GIVEN TEXT:

Yup you set a match to a fuse all right Going to be interesting to see where this one goes.


----------



## VAMarine (Dec 25, 2008)

Another OC argument, having your gun taken away and used against you. I think this is the first time I've heard this happen to a "civilian"

Teen homicide suspects have criminal histories | Richmond Times-Dispatch


> Tyler, a customer at the BP station, was killed about 8:15 p.m. Friday, Nov. 25, inside the store. According to court papers, Smith and Hamiel arrived at the BP together on a single scooter and followed Tyler into the store.
> Tyler, 48, had a concealed-carry permit, *but his handgun was plainly visible that night in his holster*, Johnson said.
> "The suspects walk in and one immediately reached for Mr. Tyler's gun," Johnson said. Tyler did not draw his weapon.
> According to court papers, Smith took Tyler's gun during a struggle and shot Tyler in the chest after the victim chased Smith inside the store. Authorities said they could not confirm that Tyler was killed with his own gun until they get the results of forensics testing. They also are awaiting test results to show whether the gun used to kill Tyler was the one used to shoot Cosby.


----------



## berettatoter (Sep 1, 2011)

If I were to carry openly, I would do so only in a retention holster or something of the sort. Even the police have retention holsters.


----------



## Brevard13 (Nov 28, 2010)

My only thing is what good does it do to carry concealed if you are risk getting it or yourself tangled up in your clothing. besides when there is a guy with a gun and he is looking at you then you start raising up your shirt or reaching in your jacket you risk getting shot also. So that point really isn't valid. 

i have seen stories where concealed gun carriers have been shot with their gun still holstered and concealed. Didn't give them any kind of tactical advantage there. The whole having your gun taken away from you is very overrated. besides a good retention level holster anyway and that will stop a quick snatch and grab.


----------



## Steve M1911A1 (Feb 6, 2008)

Brevard13 said:


> ...[W]hat good does it do to carry concealed if you are risk getting it or yourself tangled up in your clothing[?]...


If you _practice_ your presentation, rather than leaving it to chance, you will not tangle your pistol in your clothing.

If you _practice_ your presentation, you will find that raising your shirt or reaching into your jacket will happen so quickly, and thus can be done at the very last moment, that it will not become a "giveaway."

Further, _if you really have practiced_ your defensive-shooting technique, you will find that you can shoot very effectively, even when your pistol is tangled in your clothes. You may ruin your shirt or jacket, but you will save your life.

But, you gotta_ practice_.


----------



## Brevard13 (Nov 28, 2010)

I am going to have to disagree with you on some of that. Practice and muscle memory can only help so much. I am a believer in Murphy's Law. I mean there are alot of what ifs to play out in that scenario. I mean you can figure in anything from the bad guys reflexes being faster, to you not being as observant (maybe you have alot on your mind) so on and so forth. For me I can have shirts in the same size that all fit and wear different. I know for me there is always a slight difference in the way I move and can present in the clothes I wear, and the majority is never, ever the same. This is why I am a firm believer in a OWB holster and a untucked shirt or wear a jacket as opposed to the IWB and a tucked in shirt. No matter how much you practice there is liable to be something that always happens. Your raise your shirt to turn your arm bumps the shelf and you don't make a clean draw bad gun turns and shoots. Like I said alot of what if's. In my opinion it is just alot simplier is all you have to do is draw, point and shoot; instead of moving clothing, drawing, pointing, and shooting.

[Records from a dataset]
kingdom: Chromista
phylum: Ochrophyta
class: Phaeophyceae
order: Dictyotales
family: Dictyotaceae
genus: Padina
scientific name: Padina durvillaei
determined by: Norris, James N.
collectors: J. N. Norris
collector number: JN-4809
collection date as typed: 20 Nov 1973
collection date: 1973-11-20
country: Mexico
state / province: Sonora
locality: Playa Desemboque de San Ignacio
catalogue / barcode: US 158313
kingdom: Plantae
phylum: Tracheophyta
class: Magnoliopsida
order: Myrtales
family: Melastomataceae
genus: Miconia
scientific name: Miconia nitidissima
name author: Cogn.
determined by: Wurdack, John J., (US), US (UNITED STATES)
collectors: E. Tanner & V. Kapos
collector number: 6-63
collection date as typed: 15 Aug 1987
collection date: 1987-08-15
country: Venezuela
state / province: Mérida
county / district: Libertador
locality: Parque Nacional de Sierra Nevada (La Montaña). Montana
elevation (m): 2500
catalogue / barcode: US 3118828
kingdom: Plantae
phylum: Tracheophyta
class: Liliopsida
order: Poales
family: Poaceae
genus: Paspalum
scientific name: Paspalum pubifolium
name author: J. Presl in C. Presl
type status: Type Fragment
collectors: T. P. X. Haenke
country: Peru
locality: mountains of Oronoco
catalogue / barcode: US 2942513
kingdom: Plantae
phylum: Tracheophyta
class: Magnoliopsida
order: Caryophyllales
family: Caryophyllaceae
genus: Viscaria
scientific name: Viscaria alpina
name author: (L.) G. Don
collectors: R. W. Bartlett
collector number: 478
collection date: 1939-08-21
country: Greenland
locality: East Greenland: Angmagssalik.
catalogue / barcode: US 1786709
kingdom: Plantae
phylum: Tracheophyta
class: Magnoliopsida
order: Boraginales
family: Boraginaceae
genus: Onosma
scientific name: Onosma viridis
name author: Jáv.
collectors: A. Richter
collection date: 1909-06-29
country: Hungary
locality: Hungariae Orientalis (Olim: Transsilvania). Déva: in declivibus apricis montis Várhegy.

WHAT IS BEING ASKED: Continue the forum thread on open versus concealed carry from where it stops. These items were taken from a separate source.

RESULT:
For me I like the know I have the right to open carry. I also like the fact that I don't have to be as careful when carrying concealed. if i bend over and my shirt moves and you can see the bottom of my holster, or I turn and it prints then so be it. I can't get caught for brandishing a weapon or considered terrorizing the public if there is no anti open carry law (which I am proud my state permits open carry).

if you are shooting from the hip tangled in your clothes you had A) better be close enough to know you are going to hit the bad guy, B) better be a damn good shot. I wouldn't chance it because fo the risk of hitting someone I never intended to shoot. I mean if he a bad guy has grabbed me and it is almost point blank range then fine. but I assumed we were talking about being some distance away and there are too many variables that can happen when firing from the hip through clothing.


----------



## Steve M1911A1 (Feb 6, 2008)

*Brevard13*;
Please enlighten me about your experience with pistols in general, and with defensive shooting in particular.
You may have something to teach me, but I won't know that until I have a good idea of what's in your background.

How often do you practice, and what sort of scenarios do you use for your practice?
Do you indulge in any reasonably practical, formal competition which prepares you for self-defense? If so, what and how often?
How long have you been doing this?
For how long have you held a concealed-carry permit? How long have you been carrying, if that's different for some reason?
Have you any military or police experience?
Have I left anything out?


----------



## MLB (Oct 4, 2006)

While there is a pretty clear advantage to accessing your firearm in an open-carry situation, it seems to me that the disadvantage of letting an aggressor know you're armed at all is far greater. 

Regardless if your weapon is openly carried or concealed, an aggressor will necessarily have a weapon out first.


----------



## Brevard13 (Nov 28, 2010)

Steve M1911A1 said:


> *Brevard13*;
> Please enlighten me about your experience with pistols in general, and with defensive shooting in particular.
> You may have something to teach me, but I won't know that until I have a good idea of what's in your background.
> 
> ...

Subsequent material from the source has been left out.